A novel MSCE116K mutation occurs exclusively in ALK− ALCLs, particularly those with DUSP22 rearrangements.
MSCE116K induces expression of the CD30–IRF4–MYC axis, drives cell cycle progression, and can be targeted with BET inhibitors.
Anaplastic large cell lymphomas (ALCLs) represent a relatively common group of T-cell non-Hodgkin lymphomas (T-NHLs) that are unified by similar pathologic features but demonstrate marked genetic heterogeneity. ALCLs are broadly classified as being anaplastic lymphoma kinase (ALK)+ or ALK−, based on the presence or absence of ALK rearrangements.
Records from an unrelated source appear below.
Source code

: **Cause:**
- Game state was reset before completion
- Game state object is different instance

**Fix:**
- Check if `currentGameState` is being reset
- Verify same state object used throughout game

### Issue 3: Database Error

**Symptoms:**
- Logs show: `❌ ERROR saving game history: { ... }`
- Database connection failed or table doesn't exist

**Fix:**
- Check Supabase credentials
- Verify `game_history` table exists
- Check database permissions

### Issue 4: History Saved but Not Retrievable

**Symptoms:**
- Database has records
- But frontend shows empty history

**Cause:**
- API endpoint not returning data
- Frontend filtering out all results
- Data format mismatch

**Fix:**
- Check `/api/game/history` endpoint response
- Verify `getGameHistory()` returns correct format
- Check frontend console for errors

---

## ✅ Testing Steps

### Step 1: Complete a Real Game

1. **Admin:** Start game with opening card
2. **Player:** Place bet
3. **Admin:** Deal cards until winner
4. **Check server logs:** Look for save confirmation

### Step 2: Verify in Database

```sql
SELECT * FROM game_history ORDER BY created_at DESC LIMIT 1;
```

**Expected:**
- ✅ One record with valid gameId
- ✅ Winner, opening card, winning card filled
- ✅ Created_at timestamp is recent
Exome sequencing of 62 T-NHLs identified a previously unreported recurrent mutation in the musculin gene, MSCE116K, exclusively in ALK− ALCLs. Additional sequencing for a total of 238 T-NHLs confirmed the specificity of MSCE116K for ALK− ALCL and further demonstrated that 14 of 15 mutated cases (93%) had coexisting DUSP22 rearrangements. Musculin is a basic helix-loop-helix (bHLH) transcription factor that heterodimerizes with other bHLH proteins to regulate lymphocyte development. The E116K mutation localized to the DNA binding domain of musculin and permitted formation of musculin–bHLH heterodimers but prevented their binding to authentic target sequence. Functional analysis showed MSCE116K acted in a dominant-negative fashion, reversing wild-type musculin-induced repression of MYC and cell cycle inhibition. Chromatin immunoprecipitation–sequencing and transcriptome analysis identified the cell cycle regulatory gene E2F2 as a direct transcriptional target of musculin. MSCE116K reversed E2F2-induced cell cycle arrest and promoted expression of the CD30–IRF4–MYC axis, whereas its expression was reciprocally induced by binding of IRF4 to the MSC promoter. Finally, ALCL cells expressing MSCE116K were preferentially targeted by the BET inhibitor JQ1. These findings identify a novel recurrent MSC mutation as a key driver of the CD30–IRF4–MYC axis and cell cycle progression in a unique subset of ALCLs.